5. The number of threads you run should be to improve the overall performance of the crawler. You should not change the number of threads because the crawler is getting banned from sites. Figure out why they don’t like your crawler and then try to improve it... which may involve talking with angry people.
Feel free to PM me or reply if you have any questions.
Best of luck!
I'd like to be able to meet the goal of periodic url checks, without getting people up in arms.I run 10 threads at a time, which - unless I'm wrong - is low enough not to hammer a server if a group of 10 urls happen to reside on the same server. I'm using vb6.
From the sound of his post, it is not a spider but a link checker/validator. I have done this type of work in the past for different sites. I am talking for sites under a million urls give or take a few, so take what you will from that.

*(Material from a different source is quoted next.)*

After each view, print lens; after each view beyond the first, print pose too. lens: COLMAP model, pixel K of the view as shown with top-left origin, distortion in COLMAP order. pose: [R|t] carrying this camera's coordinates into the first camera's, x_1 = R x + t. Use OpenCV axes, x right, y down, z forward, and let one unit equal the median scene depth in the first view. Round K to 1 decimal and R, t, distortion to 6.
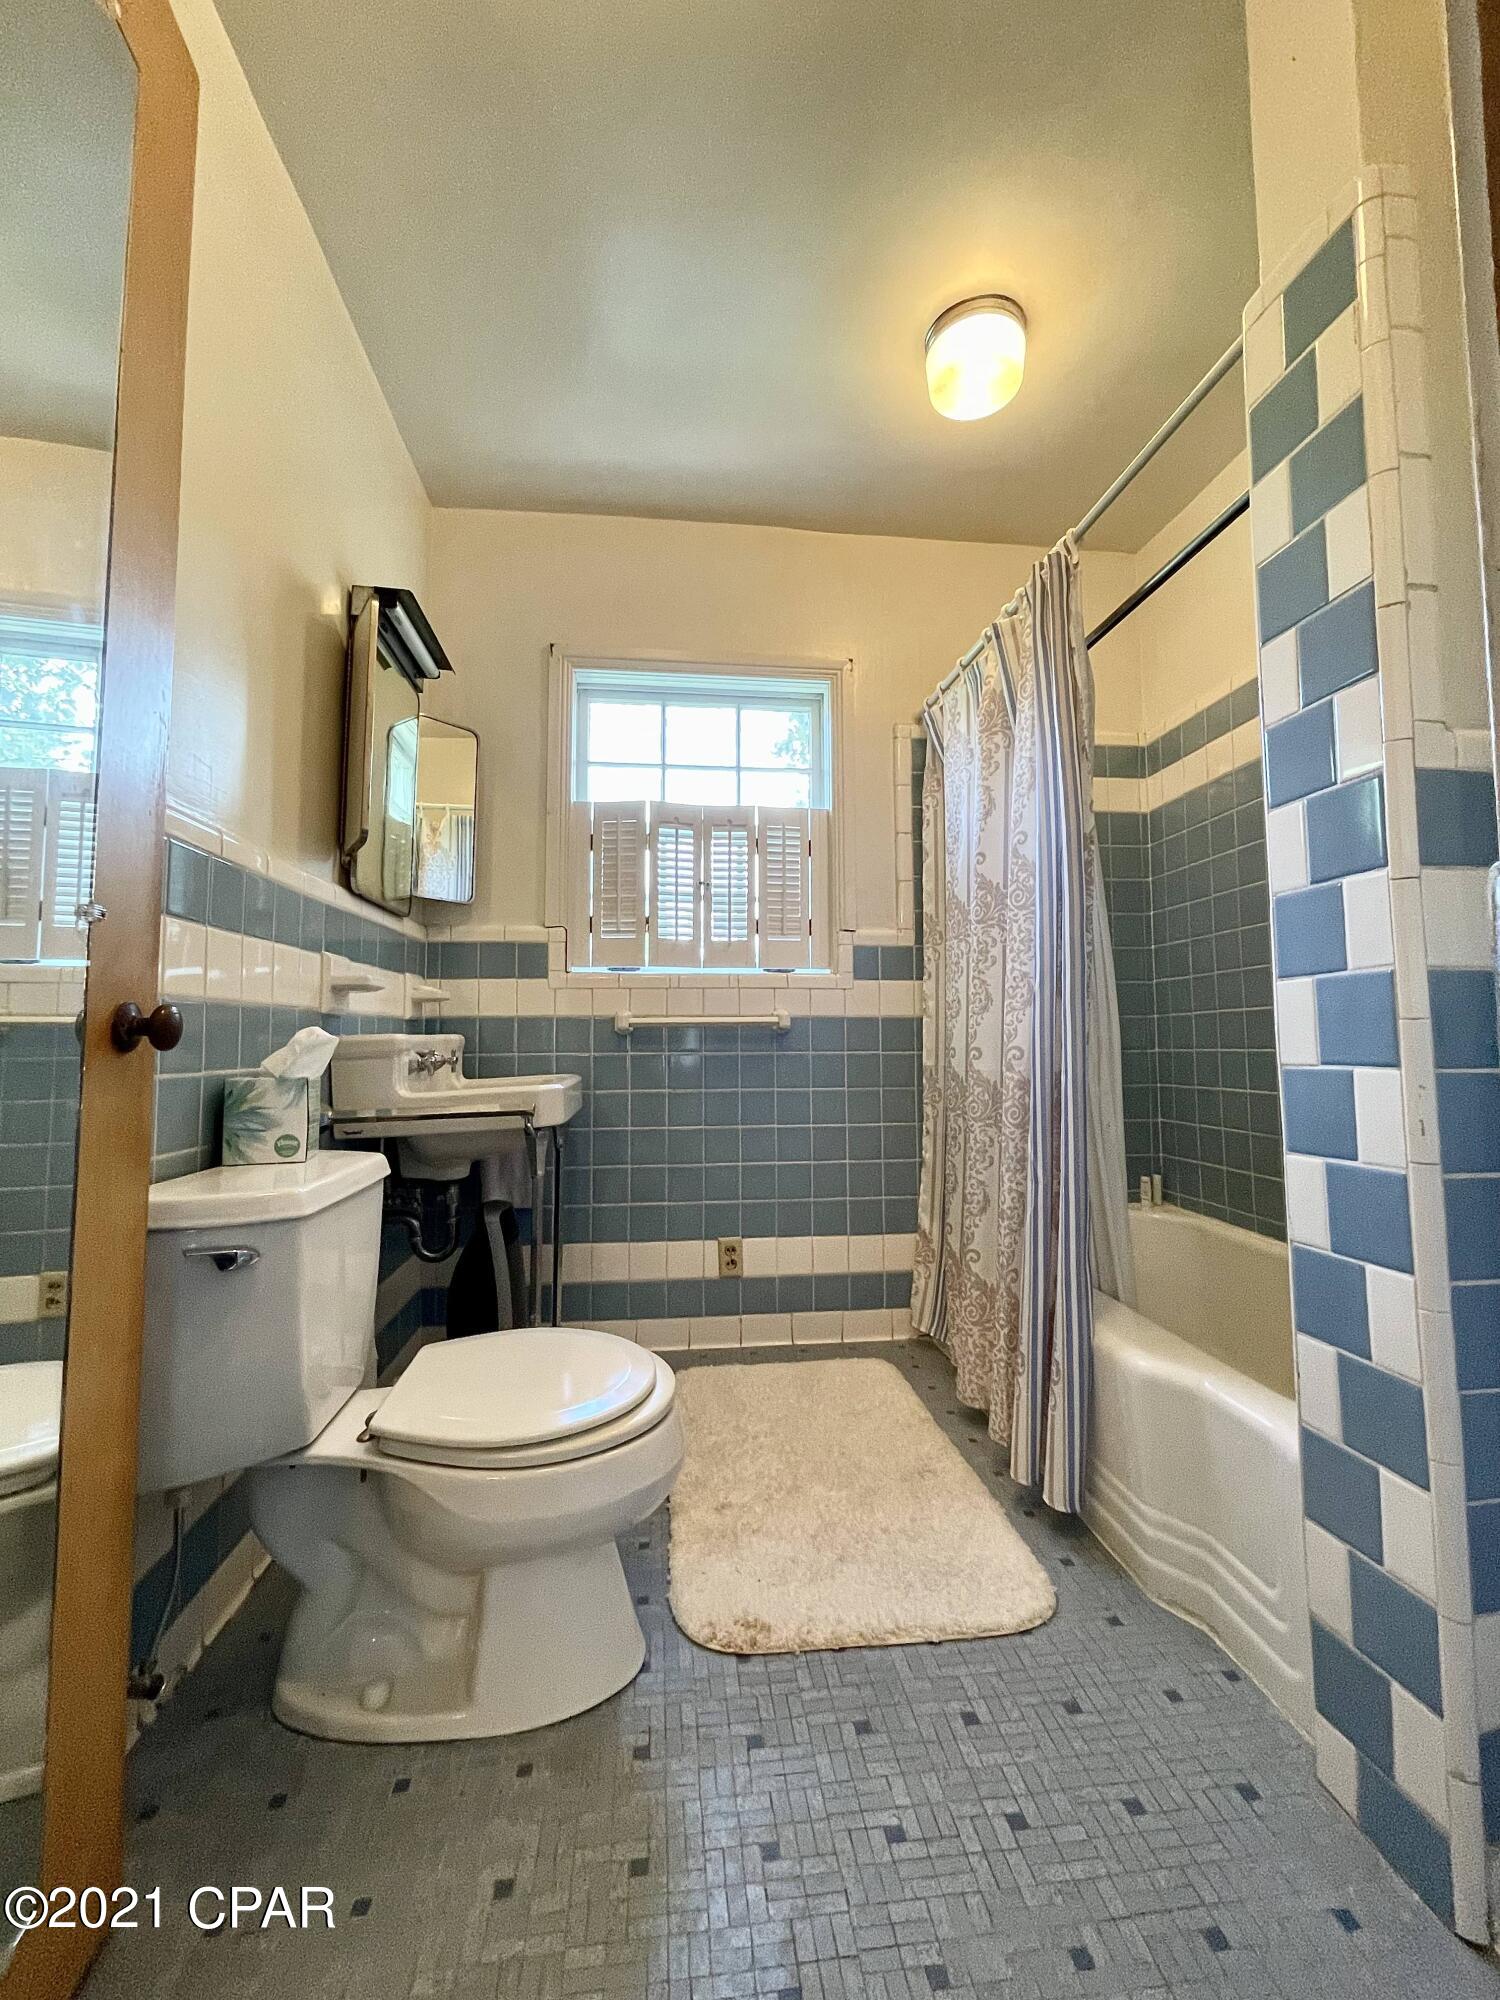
lens RADIAL K [[823.1, 0, 751.7], [0, 823.1, 990.1], [0, 0, 1]] dist [0.003429, -0.000570]
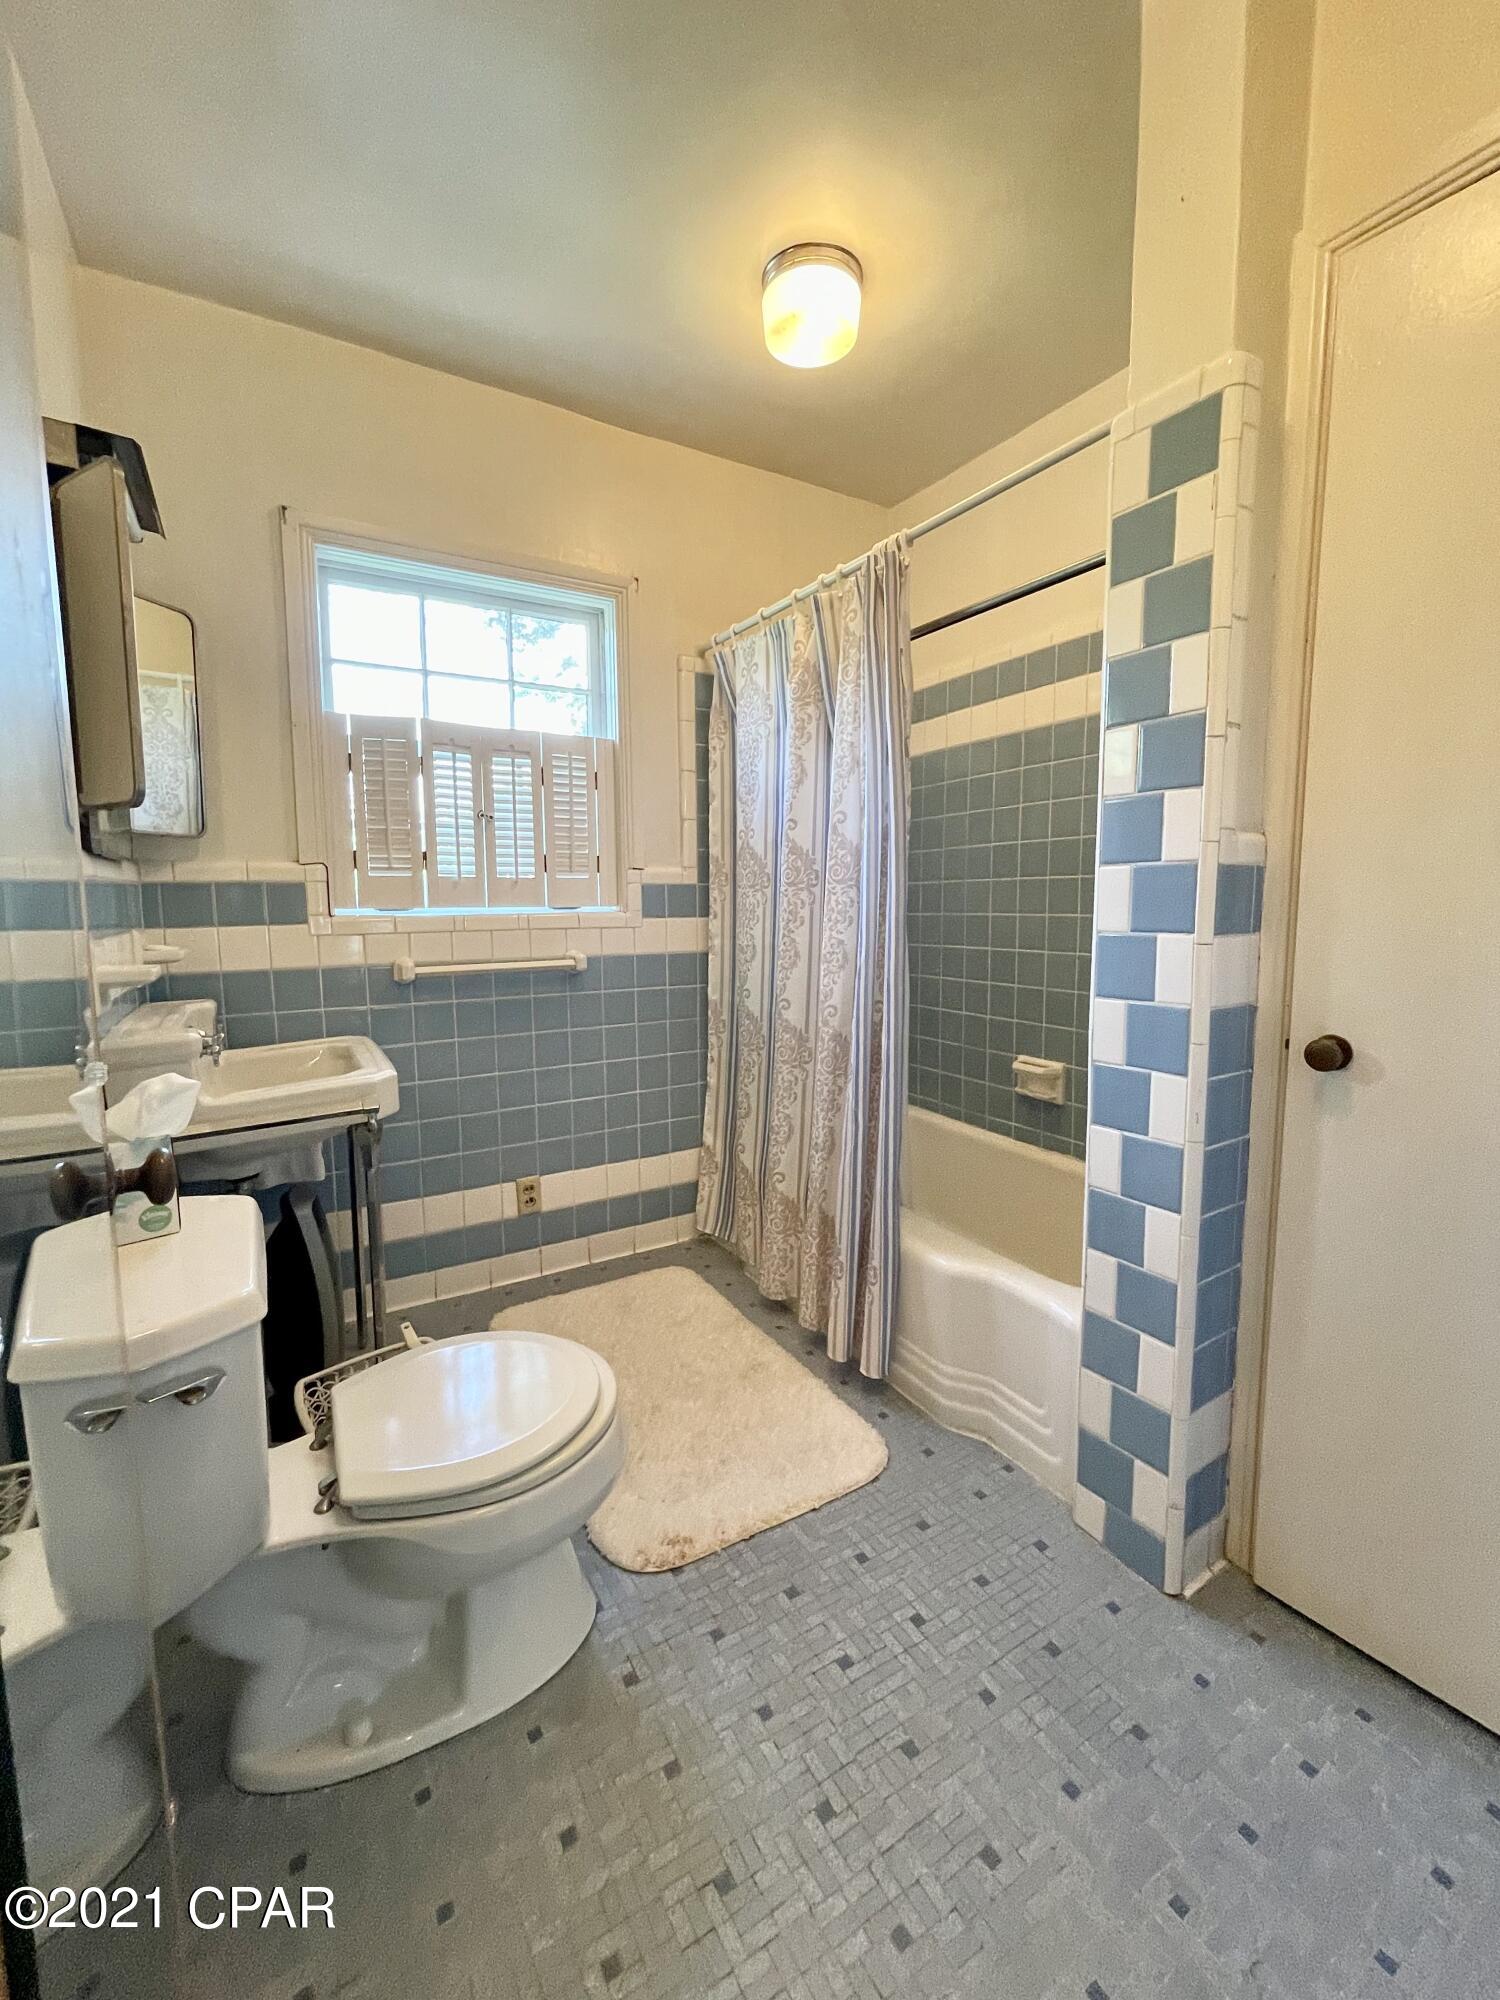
lens RADIAL K [[823.1, 0, 749.4], [0, 823.1, 989.3], [0, 0, 1]] dist [0.003429, -0.000570]
pose [[0.913110, -0.046118, 0.405096, -0.289497], [-0.024441, 0.985603, 0.167299, -0.167672], [-0.406980, -0.162663, 0.898837, 0.030597]]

1. What I often did when checking urls is do a first pass though the list to get Unique Hostnames, and download the robots.txt files for each of those hostnames and store it in a db with the date downloaded, I only downloaded them once a week.
2. Process though the Robots files and mark which urls you should exclude from the list of urls to check.
3. The Files that are marked as forbidden I usually mark them so that they are hidden on the website, or less prominent then the rest that allow your link checker.
4. Proceed to check the remaining urls if they still exist and do what you will with the results.
5. Spot check the forbidden urls for spam, etc in your browser, and mark them as you see fit in your Directory.